KU Leuven, Department of Electrical Engineering (ESAT), STADIUS Center for Dynamical Systems, Signal Processing and Data Analytics, Kasteelpark Arenberg 10, B-3001 Leuven, Belgium.
University of Cambridge, Cambridge CB2 1TN, UK.
Comput Biol Med. 2024 Mar;171:108205. doi: 10.1016/j.compbiomed.2024.108205. Epub 2024 Feb 23.
With the increasing prevalence of machine learning in critical fields like healthcare, ensuring the safety and reliability of these systems is crucial. Estimating uncertainty plays a vital role in enhancing reliability by identifying areas of high and low confidence and reducing the risk of errors. This study introduces U-PASS, a specialized human-centered machine learning pipeline tailored for clinical applications, which effectively communicates uncertainty to clinical experts and collaborates with them to improve predictions. U-PASS incorporates uncertainty estimation at every stage of the process, including data acquisition, training, and model deployment. Training is divided into a supervised pre-training step and a semi-supervised recording-wise finetuning step. We apply U-PASS to the challenging task of sleep staging and demonstrate that it systematically improves performance at every stage. By optimizing the training dataset, actively seeking feedback from domain experts for informative samples, and deferring the most uncertain samples to experts, U-PASS achieves an impressive expert-level accuracy of 85% on a challenging clinical dataset of elderly sleep apnea patients. This represents a significant improvement over the starting point at 75% accuracy. The largest improvement gain is due to the deferral of uncertain epochs to a sleep expert. U-PASS presents a promising AI approach to incorporating uncertainty estimation in machine learning pipelines, improving their reliability and unlocking their potential in clinical settings.
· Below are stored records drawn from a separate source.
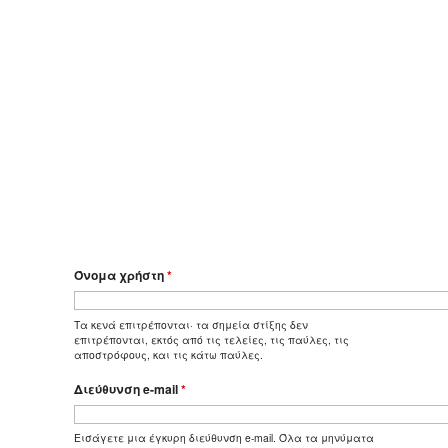
Όνομα χρήστη
*
Τα κενά επιτρέπονται· τα σημεία στίξης δεν
επιτρέπονται, εκτός από τις τελείες, τις παύλες, τις
αποστρόφους, και τις κάτω παύλες.
Διεύθυνση e-mail
*
Εισάγετε μια έγκυρη διεύθυνση e-mail. Όλα τα μηνύματα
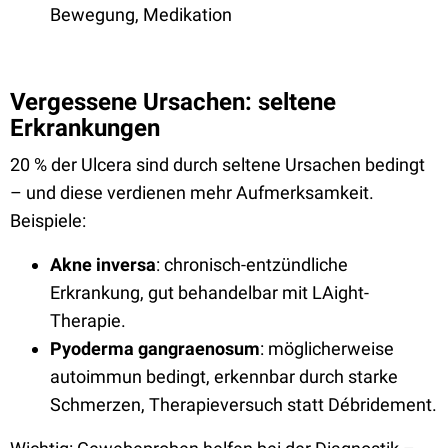
Bewegung, Medikation
Vergessene Ursachen: seltene
Erkrankungen
20 % der Ulcera sind durch seltene Ursachen bedingt
– und diese verdienen mehr Aufmerksamkeit.
Beispiele:
Akne inversa
: chronisch-entzündliche
Erkrankung, gut behandelbar mit LAight-
Therapie.
Pyoderma gangraenosum
: möglicherweise
autoimmun bedingt, erkennbar durch starke
Schmerzen, Therapieversuch statt Débridement.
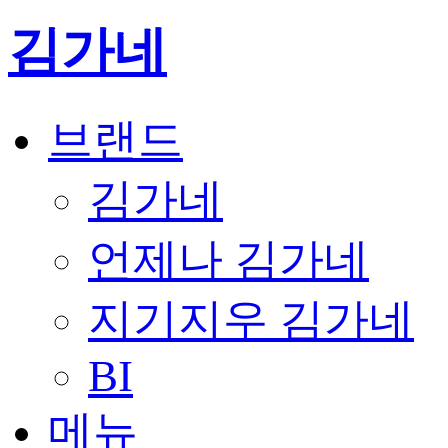
김가네
브랜드
김가네
언제나 김가네
지기지우 김가네
BI
메뉴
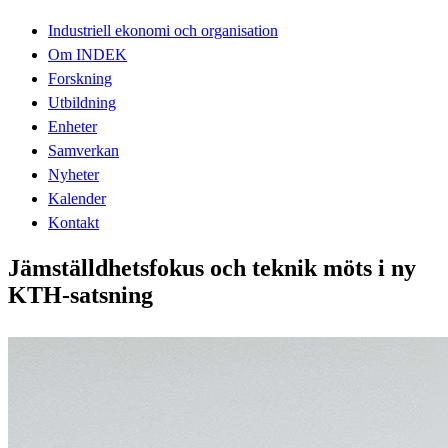
Industriell ekonomi och organisation
Om INDEK
Forskning
Utbildning
Enheter
Samverkan
Nyheter
Kalender
Kontakt
Jämställdhetsfokus och teknik möts i ny
KTH-satsning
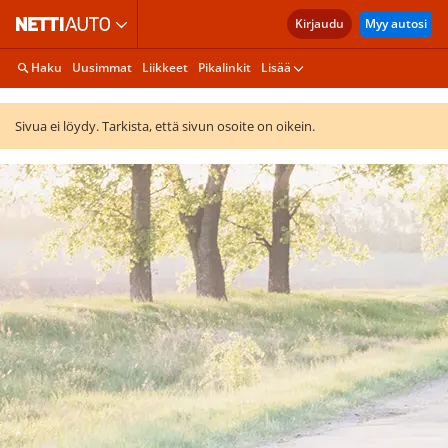
Kirjaudu
Myy autosi
Haku
Uusimmat
Liikkeet
Pikalinkit
Lisää
Sivua ei löydy. Tarkista, että sivun osoite on oikein.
随着机器学习在医疗等关键领域的日益普及,确保这些系统的安全性和可靠性至关重要。通过识别高置信度和低置信度区域并降低错误风险,估计不确定性在提高可靠性方面发挥着重要作用。本研究引入了 U-PASS,这是一种专门针对临床应用的以人为中心的机器学习管道,它可以有效地向临床专家传达不确定性,并与他们合作改进预测。U-PASS 在整个过程的每个阶段都进行不确定性估计,包括数据采集、训练和模型部署。训练分为有监督的预训练步骤和半监督的按记录微调步骤。我们将 U-PASS 应用于具有挑战性的睡眠分期任务,并证明它在每个阶段都能系统地提高性能。通过优化训练数据集、积极为有价值的样本寻求领域专家的反馈,以及将最不确定的样本推迟给专家,U-PASS 在一个具有挑战性的老年睡眠呼吸暂停患者临床数据集上实现了令人印象深刻的专家级准确性,达到了 85%。这比起始准确率 75%有了显著提高。最大的改进增益是由于将不确定的时段推迟给睡眠专家。U-PASS 提出了一种有前途的人工智能方法,可以在机器学习管道中纳入不确定性估计,提高其可靠性,并在临床环境中释放其潜力。